Язык цивилизации и приобщения к ней был господствующим идиомом XIX века. На рубеже XIX–XX веков на короткое время его оспаривал или поставил под сомнение расизм, в своих крайних проявлениях отрицавший способность Других к обучению. После Первой мировой войны, в атмосфере, в которой расистская риторика по всему миру – но не в Германии и не в Центрально-Восточной Европе – ослабла, цивилизаторское мышление пережило ренессанс, прежде чем в 1930‑х годах итальянцы, японцы и немцы внушили себе, что, принадлежа к расе господ, они владеют правом сильного и полномочиями для такого колониализма, который лишен минимума симпатий к колонизуемым, необходимого для трансформирующего влияния цивилизаторской миссии. Таким образом, от цивилизаторской миссии Викторианской эпохи вели разные пути в будущее. Один из этих путей закончился в XX веке в крайней точке, где с отрицанием того факта, что Другие тоже являются людьми, рухнула и фикция собственной цивилизованности. Другой путь вел через начинания «колониального развития» (colonial development
) в эпоху позднего колониализма к помощи развивающимся странам со второй половины XX века не только на национальном, но и на международном уровне. Третий путь вылился в безразличие – там, где, несмотря на масштабные усилия, индивидуальные цивилизаторские миссии потерпели неудачу. Оптимистический цивилизатор постоянно рискует потерпеть в своих усилиях фиаско.

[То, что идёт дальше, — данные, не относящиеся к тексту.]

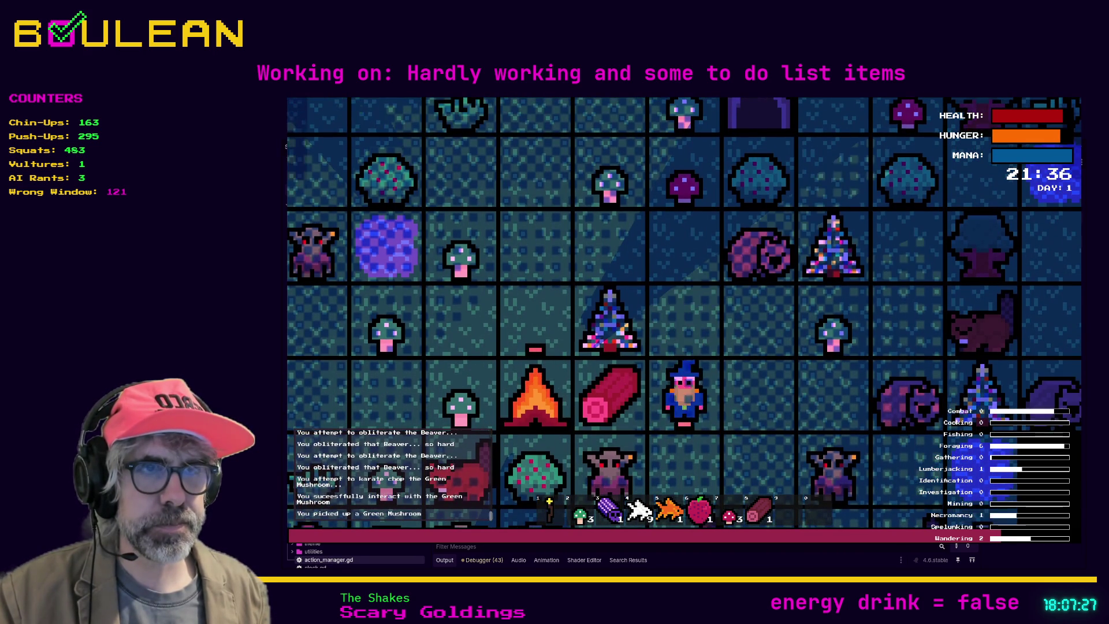
pyautogui.press('Down')
pyautogui.press('Left')
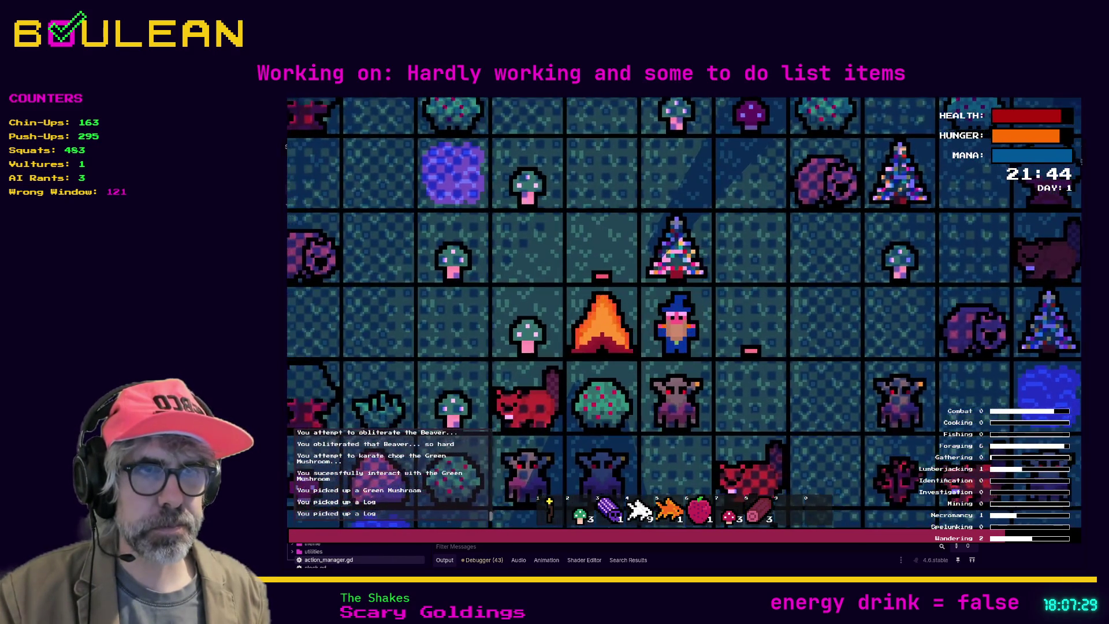
pyautogui.press('Down')
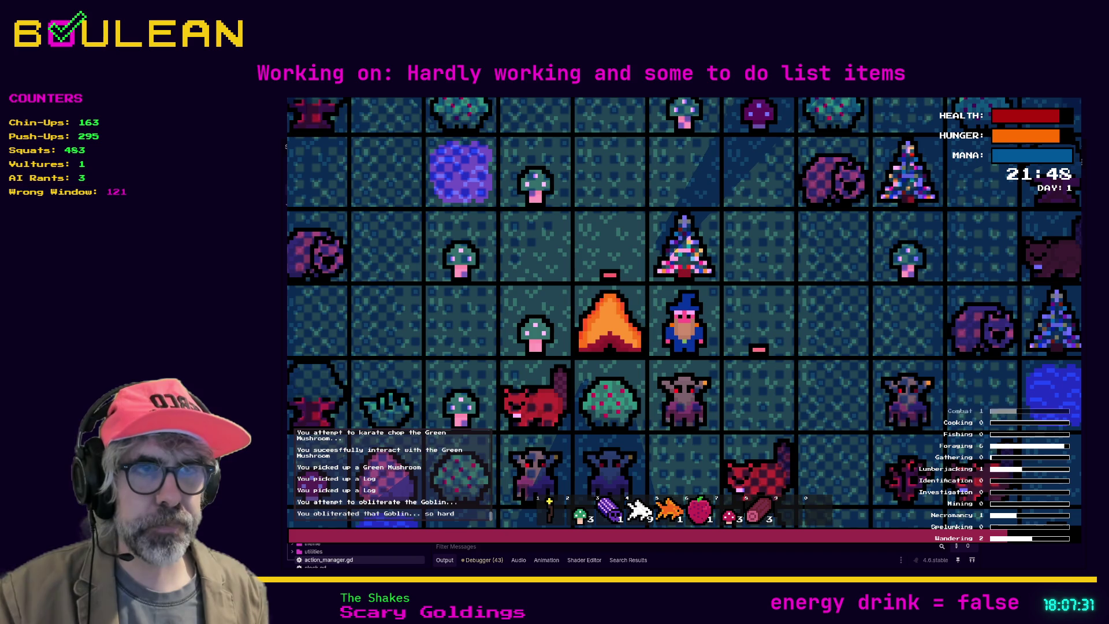
pyautogui.press('Down')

Британцы пережили этот момент, когда в 1857 году «Индия» (как в коллективной унификации это воспринималось в Великобритании) после десятилетий британских реформ с шокирующей наглядностью проявила себя «неблагодарной» и «неисправимой». Похожий опыт постоянно переживали и миссионеры: начатое ими обращение в христианство оставалось поверхностным либо, наоборот, было настолько основательным, что новообращенные отмежевывались от своих миссионерских покровителей. Всевозможные политические движения за автономию часто интерпретировались как непреднамеренные побочные эффекты распространения западного мышления. Азиаты и африканцы обращали право, с которым они познакомились через европейцев, критически против них самих и противопоставляли универсализму возвышенных правовых принципов реалии постыдной колониальной практики. Распространяемые с большими усилиями европейские языки стали инструментом антиимпериалистической риторики.XIX век выделяется из цепи эпох тем, что никогда прежде и – с подобной непосредственностью – уже никогда после окончания Первой мировой войны властные и образованные элиты Европы не были столь самоуверенно убеждены в том, что они находятся на острие прогресса и воплощают цивилизацию, способную служить глобальной моделью. Или говоря иначе: успехи Европы в создании материальных богатств, в научно-техническом освоении природы, в основанном на военной и экономической мощи расширении господства и влияния по всему миру создали чувство превосходства, которое нашло свое символическое выражение в представлении об универсальной «цивилизации» Европы. К концу столетия для этого закрепилось новое обозначение – «эпоха модерна» (Moderne
)[629]. У слова не было множественного числа; лишь в последние годы XX века начали говорить о «множественных модерностях». До сего дня понятие «эпоха модерна» сохранило свою амбивалентность. Единого мнения, с какого времени отсчитывать начало эпохи модерна, по-прежнему нет. Уже на ранней стадии понятие применялось в двух значениях разного масштаба. С одной стороны, «модерной» обозначали (западно)европейскую цивилизацию в целом и в отличие от всех других культур. Затем, однако, рассматривались противоречия и в самой Европе. Эти противоречия, в свою очередь, лежали в двух плоскостях. Во-первых, «эпоха модерна» и «модерность» обозначали позиции и идеалы авангарда – оппозиционно настроенных узких кругов, опережавших в своих взглядах приверженное традициям мещанское большинство. «Модерными» в этом узком смысле считали себя различные движения, выступавшие за обновление искусства. Под лозунгом модерности они бросали вызов принятым эстетическим нормам. Во-вторых, нельзя было не видеть географических различий внутри Европы. «Модерными» во многих странах континента на рубеже XIX–XX веков были в лучшем случае образ жизни, сознание и вкус городских элит; деревня же влачила инертное существование. С интеллектуальной, буржуазной и аристократической точек зрения, то есть из Лондона, Парижа, Амстердама, Вены, Берлина, Милана, Будапешта – а равно из Бостона или Буэнос-Айреса, – казалось спорным, являются ли окружающие их огромные регионы субъектом или скорее объектом, требующим приобщения к цивилизации. Относились ли вообще Балканы, Галиция или Сицилия, Ирландия или Португалия и примитивные общества фронтира на американском континенте к «цивилизованному миру»? В каком смысле их можно было считать частью «Запада»?